Research on the Regulatory Mechanism of Ginseng on the Tumor Microenvironment of Colorectal Cancer based on Network Pharmacology and Bioinformatics Validation.

Background: A network pharmacology study on the biological action of ginseng in the treatment of colorectal cancer (CRC) by regulating the tumor microenvironment (TME).

Objectives: To investigate the potential mechanism of action of ginseng in the treatment of CRC by regulating TME.

Methods: This research employed network pharmacology, molecular docking techniques, and bioinformatics validation. Firstly, the active ingredients and the corresponding targets of ginseng were retrieved using the Traditional Chinese Medicine Systems Pharmacology Database and Analysis Platform (TCMSP), the Traditional Chinese Medicine Integrated Database (TCMID), and the Traditional Chinese Medicine Database@Taiwan (TCM Database@Taiwan). Secondly, the targets related to CRC were retrieved using Genecards, Therapeutic Target Database (TTD), and Online Mendelian Inheritance in Man (OMIM). Tertiary, the targets related to TME were derived from screening the GeneCards and National Center for Biotechnology Information (NCBI)-Gene. Then the common targets of ginseng, CRC, and TME were obtained by Venn diagram. Afterward, the Protein-protein interaction (PPI) network was constructed in the STRING 11.5 database, intersecting targets identified by PPI analysis were introduced into Cytoscape 3.8.2 software cytoHubba plugin, and the final determination of core targets was based on degree value. The OmicShare Tools platform was used to analyze the Gene Ontology (GO) enrichment analysis and Kyoto Encyclopedia of Genes and Genomes (KEGG) pathway analysis of the core targets. Autodock and PyMOL were used for molecular docking verification and visual data analysis of docking results. Finally, we verified the core targets by Gene Expression Profiling Interactive Analysis (GEPIA) and Human Protein Atlas (HPA) databases in bioinformatics.
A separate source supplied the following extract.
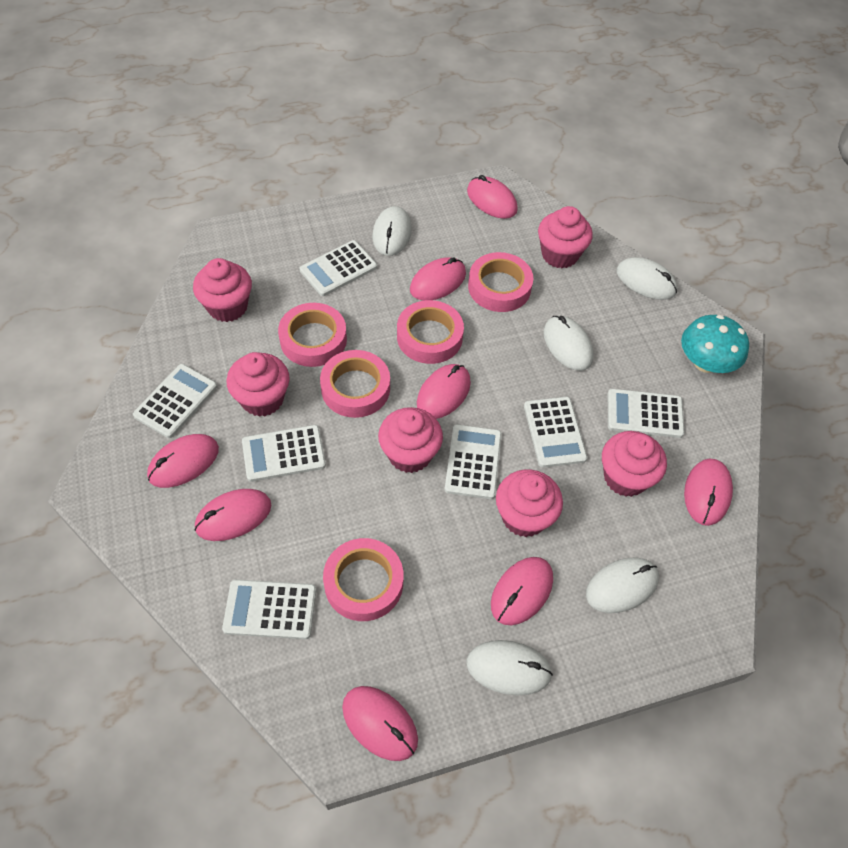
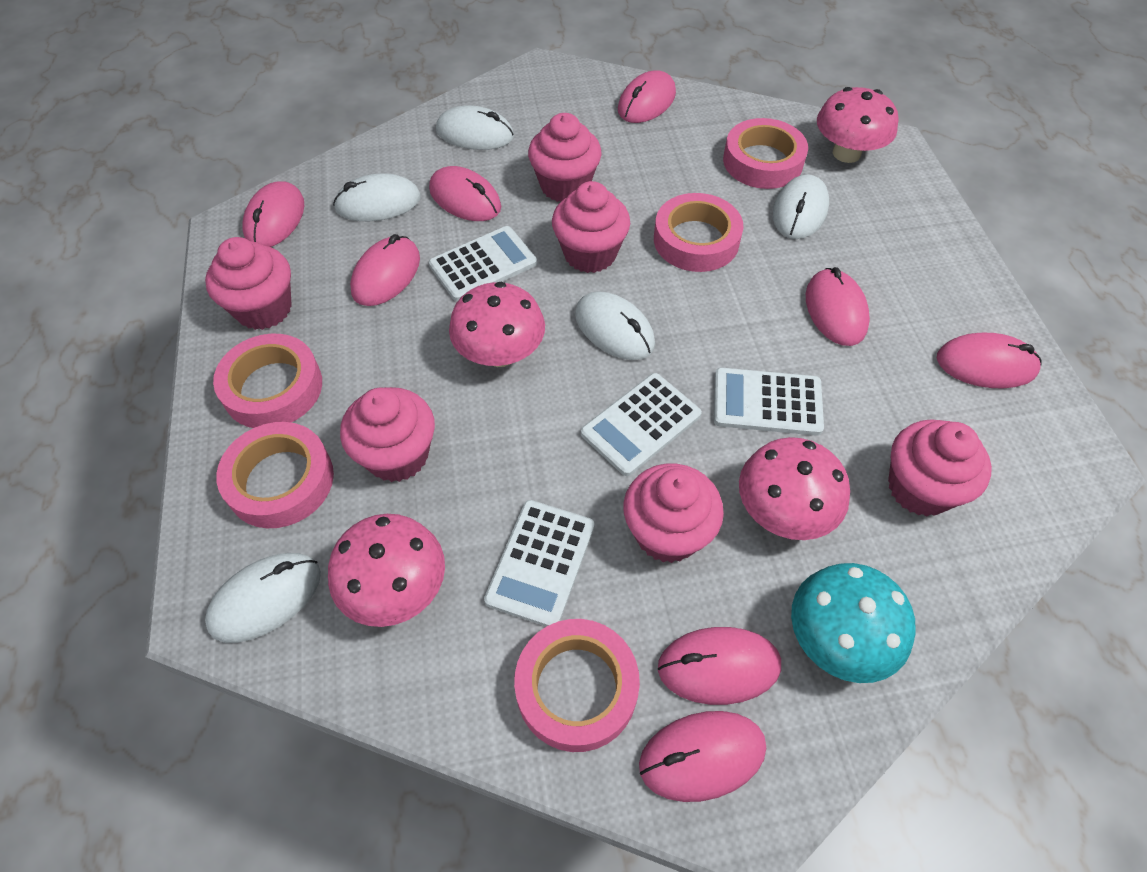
pink mushroom: none = 0 -> [328,514,445,627] [449,282,545,367] [739,437,850,540] [817,87,898,163] = 4
white calculator: [133,364,217,438] [222,579,316,639] [242,425,326,482] [300,240,377,296] [445,424,502,499] [524,397,587,468] [608,389,685,438] = 7 -> [429,226,537,301] [484,500,595,627] [581,373,702,476] [714,367,824,436] = 4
Results: A total of 22 active ingredients and 202 targets were identified to be closely related to the TME of CRC. PPI network mapping identified SRC, STAT3, PIK3R1, HSP90AA1, and AKT1 as possible core targets. Go enrichment analysis showed that it was mainly involved in T cell co-stimulation, lymphocyte co-stimulation, growth hormone response, protein input, and other biological processes; KEGG pathway analysis found 123 related signal pathways, including EGFR tyrosine kinase inhibitor resistance, chemokine signaling pathway, VEGF signaling pathway, ErbB signaling pathway, PD-L1 expression and PD-1 checkpoint pathway in cancer, etc. The molecular docking results showed that the main chemical components of ginseng have a stable binding activity to the core targets. The results of the GEPIA database showed that the mRNA levels of PIK3R1 were significantly lowly expressed and HSP90AA1 was significantly highly expressed in CRC tissues. Analysis of the relationship between core target mRNA levels and the pathological stage of CRC showed that the levels of SRC changed significantly with the pathological stage. The HPA database results showed that the expression levels of SRC were increased in CRC tissues, while the expression of STAT3, PIK3R1, HSP90AA1, and AKT1 were decreased in CRC tissues.

Conclusion: Ginseng may act on SRC, STAT3, PIK3R1, HSP90AA1, and AKT1 to regulate T cell costimulation, lymphocyte costimulation, growth hormone response, protein input as a molecular mechanism regulating TME for CRC. It reflects the multi-target and multi-pathway role of ginseng in modulating TME for CRC, which provides new ideas to further reveal its pharmacological basis, mechanism of action and new drug design and development.